Extended Depth of Focus 알고리듬 파라메타 초기설정에 관한 연구

  • 유경무 (호서대학교 전자공학과) ;
  • 주효남 (호서대학교 디지털디스플레이공학과) ;
  • 김준식 (호서대학교 전자공학과) ;
  • 박덕천 (호서대학교 디지털디스플레이공학과) ;
  • 최인호 (호서대학교 전자공학과)
  • Received : 2012.03.19
  • Accepted : 2012.07.23
  • Published : 2012.07.30

Abstract

Extended Depth of Focus (EDF) algorithms for extracting three-dimensional (3D) information from a set of optical image slices are studied by many researches recently. Due to the limited depth of focus of the microscope, only a small portion of the image slices are in focus. Most of the EDF algorithms try to find the in-focus area to generate a single focused image and a 3D depth image. Inherent to most image processing algorithms, the EDF algorithms need parameters to be properly initialized to perform successfully. In this paper, we select three popular transform-based EDF algorithms which are each based on pyramid, wavelet transform, and complex wavelet transform, and study the performance of the algorithms according to the initialization of its parameters. The parameters we considered consist of the number of levels used in the transform, the selection of the lowest level image, the window size used in high frequency filter, the noise reduction method, etc.

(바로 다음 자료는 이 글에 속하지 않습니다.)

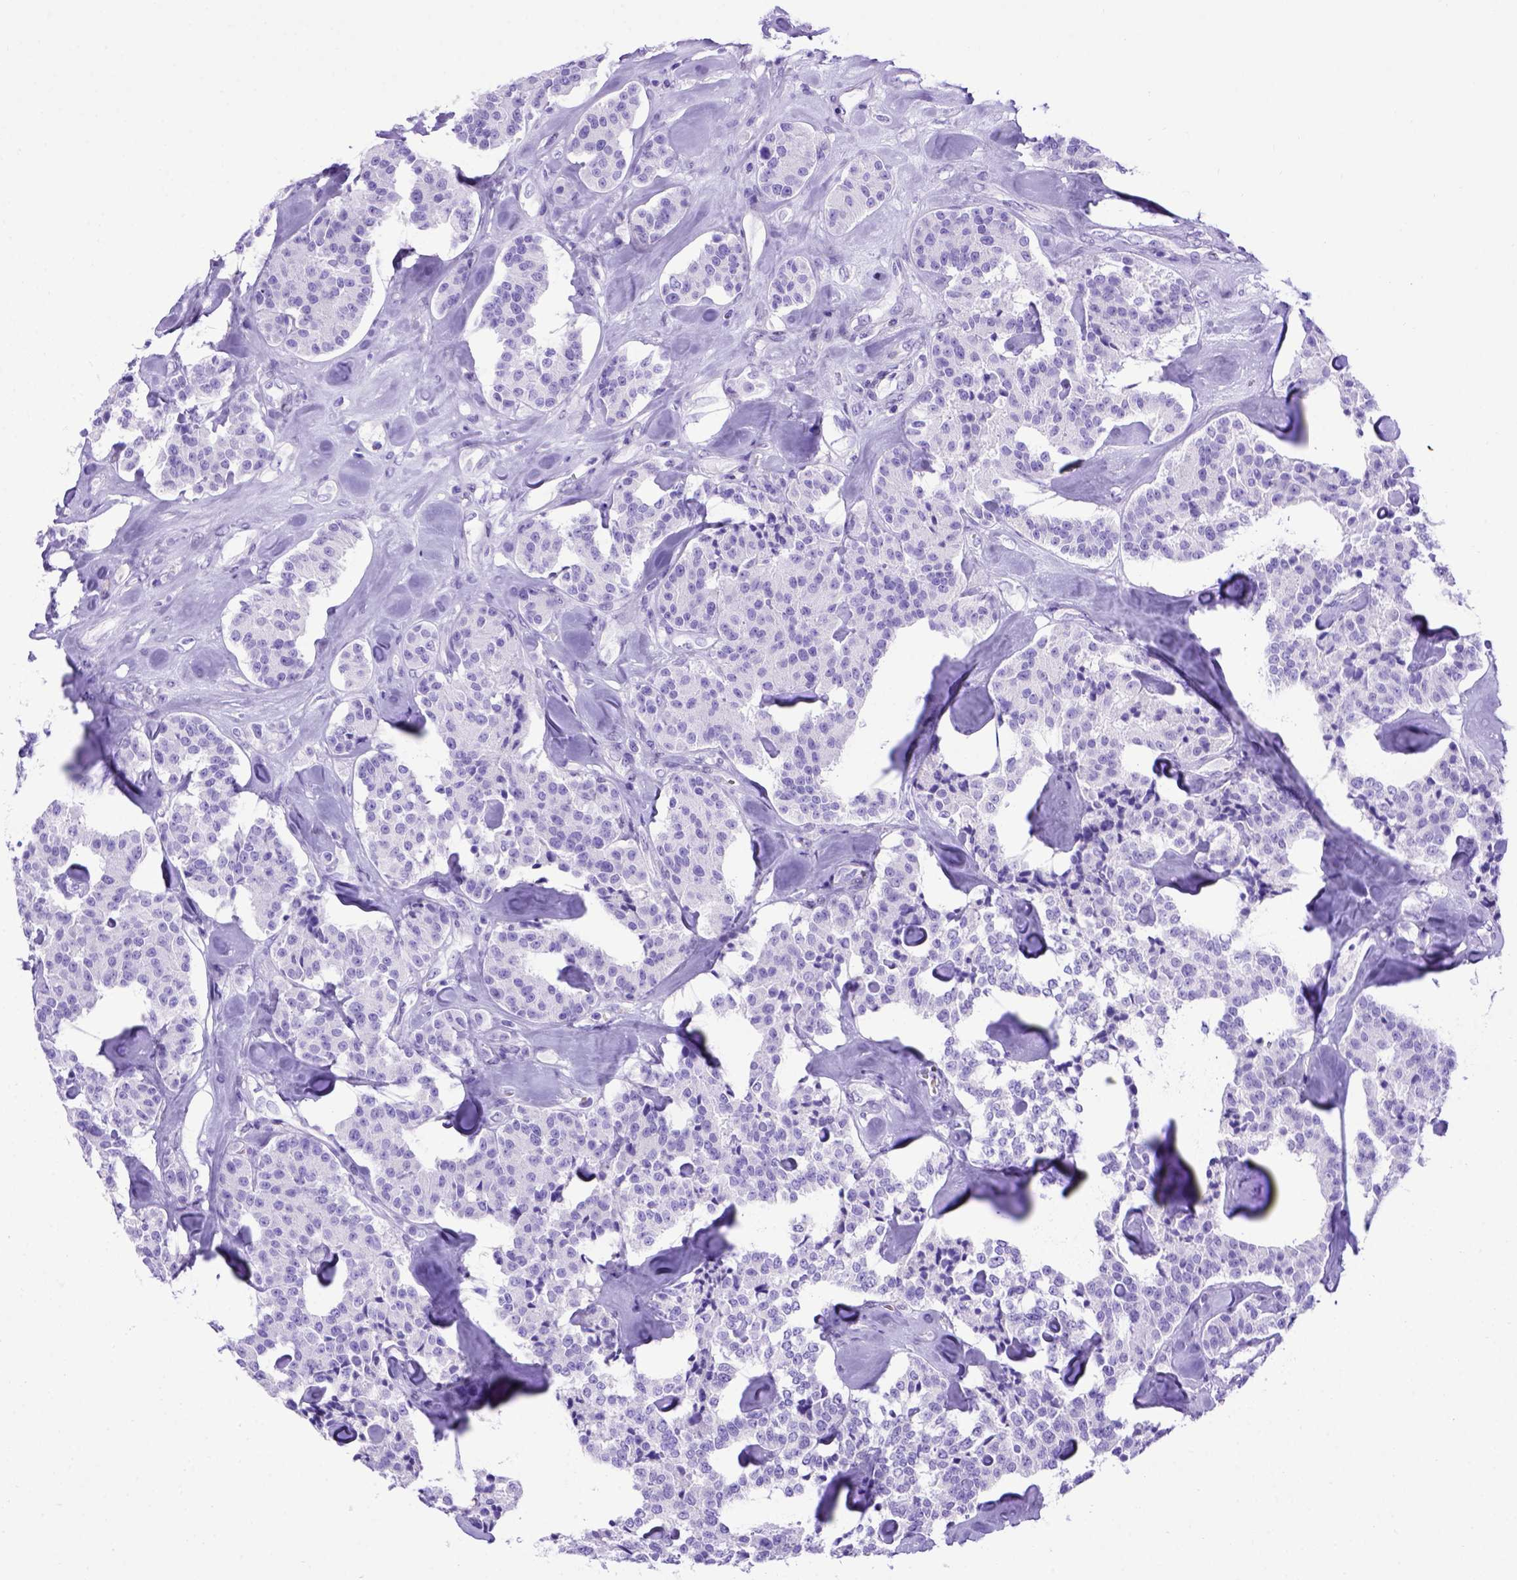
{"staining": {"intensity": "negative", "quantity": "none", "location": "none"}, "tissue": "carcinoid", "cell_type": "Tumor cells", "image_type": "cancer", "snomed": [{"axis": "morphology", "description": "Carcinoid, malignant, NOS"}, {"axis": "topography", "description": "Pancreas"}], "caption": "A high-resolution image shows immunohistochemistry (IHC) staining of carcinoid, which displays no significant expression in tumor cells.", "gene": "MEOX2", "patient": {"sex": "male", "age": 41}}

Through extended simulation, we find a good relationship between the initialization of the parameters and the properties of both the texture and 3D ground truth images. Typically, we find that a proper initialization of the parameters improve the algorithm performance 3dB ~ 19dB over a default initialization in recovering the 3D information.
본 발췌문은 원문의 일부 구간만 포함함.